Doch nicht nur solche offiziellen Anlässe bieten die Gelegenheit unabhängige und künstlerische Netzwerk auszubauen und zu stärken, vieles geht auch über private Kontakte.
Während der Vorstellung des 27. SALON MAGAZINs De Belgische Connectie, eine begleitende Veranstaltung der letzten Ausstellung im ESSZIMMER, erzählte der Künstler und Kurator Reinhard Doubrawa u.a. von seiner Verbindung zur belgischen Kunstszene. Diese lässt sich auf einen damaligen Gaststudenten zurückführen, der seine Bekanntschaften großzügig mit ihm teilte und ihn so in die unabhängige Kunstszene Belgiens integrierte. Doubrawa sprach auch von einer Art Anarchie, die dort herrsche und besonders durch die Dichte an Künstler*innen betriebenen Räumen bestehe. Durch die jahrelange Verbindung zu Belgien kam es so 2024 zu der Zusammenarbeit mit 18 belgischen Künstler*innen für das SALON MAGAZIN.
Auch diese Geschichte zeigt, wie durch (internationales) Zusammenschließen und -arbeiten freundschaftliche und langanhaltende Verbindungen entstehen können, die das Kuratieren und Ausstellen neu auslohten.
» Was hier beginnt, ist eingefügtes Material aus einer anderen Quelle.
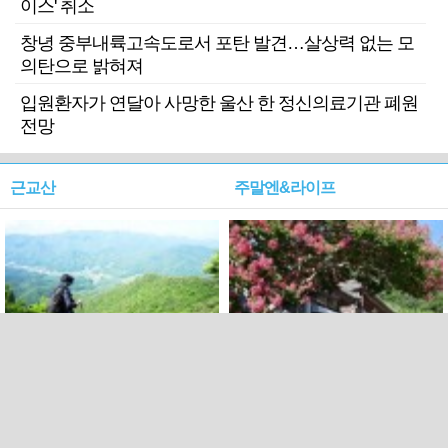
이스' 취소
창녕 중부내륙고속도로서 포탄 발견…살상력 없는 모
의탄으로 밝혀져
입원환자가 연달아 사망한 울산 한 정신의료기관 폐원
전망
근교산
주말엔&라이프
근교산&그너머…상주·문경
폭염보다 더 뜨거워라…100
청화산~시루봉
일을 붉게 불태울 ‘선비정신’
피었네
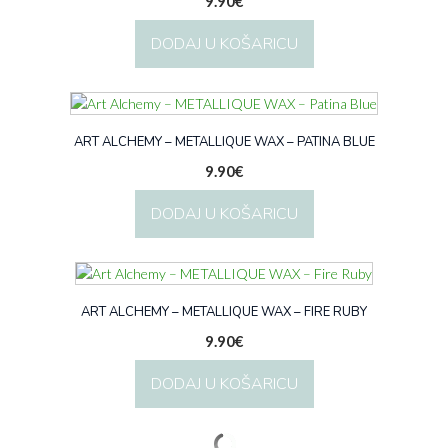
9.90
€
DODAJ U KOŠARICU
ART ALCHEMY – METALLIQUE WAX – PATINA BLUE
9.90
€
DODAJ U KOŠARICU
ART ALCHEMY – METALLIQUE WAX – FIRE RUBY
9.90
€
DODAJ U KOŠARICU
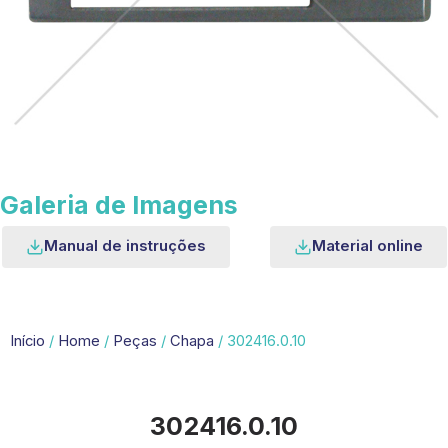
Galeria de Imagens
Manual de instruções
Material online
Início
/
Home
/
Peças
/
Chapa
/ 302416.0.10
302416.0.10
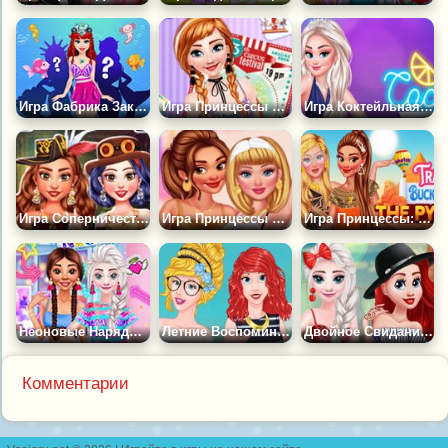
Игра Фабрика Заклинаний Превращения Русалки
Игра Принцессы и Парк Развлечений
Игра Коктейльная Вечеринка Принцесс
Игра Соперничество Принцесс в Стиле Стимпанк
Игра Принцессы и Цветущие Вишни
Игра Принцессы: Путешествии к Пирамидам
Неоновые Наряды для Принцесс
Летние Воспоминания Принцесс
Двойное Свидание Эльзы и Ариэль
Комментарии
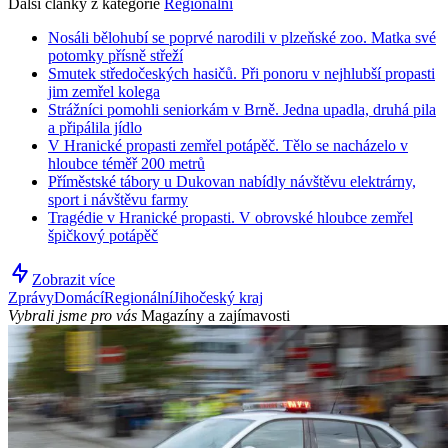
Další články z kategorie
Regionální
Nosáli bělohubí se poprvé narodili v plzeňské zoo. Matka své
potomky přísně střeží
Smutek středočeských hasičů. Při ponoru v nejhlubší propasti
jim zemřel kolega
Strážníci pomohli seniorkám v Brně. Jedna upadla, druhá pila
a připálila jídlo
V Hranické propasti zemřel potápěč. Tělo se nacházelo v
hloubce téměř 200 metrů
Příměstské tábory u Dukovan nabídly návštěvu elektrárny,
sport i návštěvu farmy
Tragédie v Hranické propasti. V obrovské hloubce zemřel
špičkový potápěč
Zobrazit více
Zprávy
Domácí
Regionální
Jihočeský kraj
Vybrali jsme pro vás
Magazíny a zajímavosti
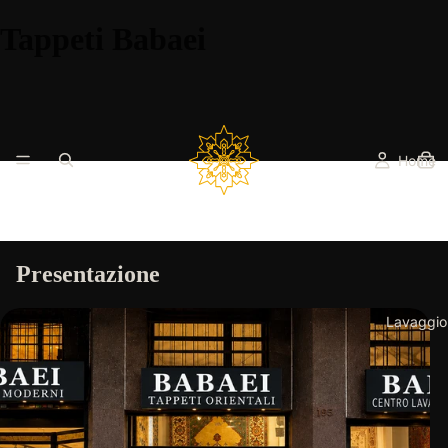
Tappeti Babaei
Home
Presentazione
Lavaggio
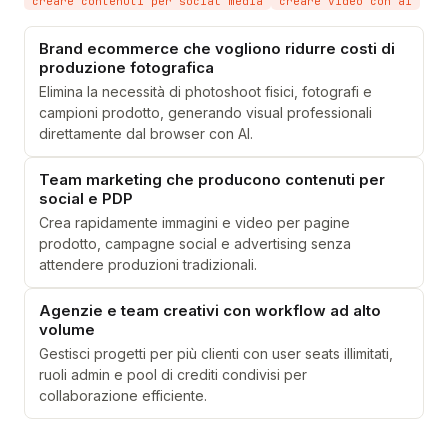
creare contenuti per social media
creare video con ai
Brand ecommerce che vogliono ridurre costi di
produzione fotografica
Elimina la necessità di photoshoot fisici, fotografi e
campioni prodotto, generando visual professionali
direttamente dal browser con AI.
Team marketing che producono contenuti per
social e PDP
Crea rapidamente immagini e video per pagine
prodotto, campagne social e advertising senza
attendere produzioni tradizionali.
Agenzie e team creativi con workflow ad alto
volume
Gestisci progetti per più clienti con user seats illimitati,
ruoli admin e pool di crediti condivisi per
collaborazione efficiente.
Ich denke heutzutage, wo einerseits die Frage nach öffentlich zugänglicher Kunst präsent ist und andererseits die meisten Menschen Kunst wenn online und gefiltert „konsumieren“, kleine feine Ausstellungsräume die Gelegenheit bieten, Kunst (anders) zu erleben.
Als Besucher*in kann ich der Kunst hier viel eher auf Augenhöhe begegnen: keine Absperrung, die eine Distanz vorgibt, keine Beschriftungen, die die eigene Interpretation beeinflussen oder Sicherheitspersonal, welches die Kunst vor den Menschen schützt. Außerdem ist die Wahrscheinlichkeit viel höher mit den Künstler*innen selbst in Kontakt zu kommen oder durch begleitende Veranstaltungen weitere Aspekte zu Themen und Ausstellungen zu gewinnen.
Dadurch muss es beim Galeriebesuch nicht beim bloßen Betrachten bleiben. Es kann ein viel zirkulierender Prozess entstehen. Dafür muss man die Werke nicht immer „verstehen“ – vielmehr sollte man die Bereitschaft mitbringen, sich auf die Kunst einzulassen, auch oder eben wenn sie einen irritiert.

Genau diese Gelegenheit der aktiven Auseinandersetzung mit Kunst und ein breites Spektrum an Ausstellungen bieten nicht-kommerzielle Räume wie DAS ESSZIMMER jeder Person kostenlos. – Daher sollten (Künstler*innen betriebene) Off- & Non-Profit Ausstellungsräume nicht übersehen werden. Sie sind nicht nur Experimentierraum für Künstler*innen und/oder Kurator*innen, sondern ermöglichen allen Personen, egal ob „in“ oder „außerhalb“ „der Kunstszene“ eine emanzipierte Gestaltung des eigenen kulturellen Bildungswegs.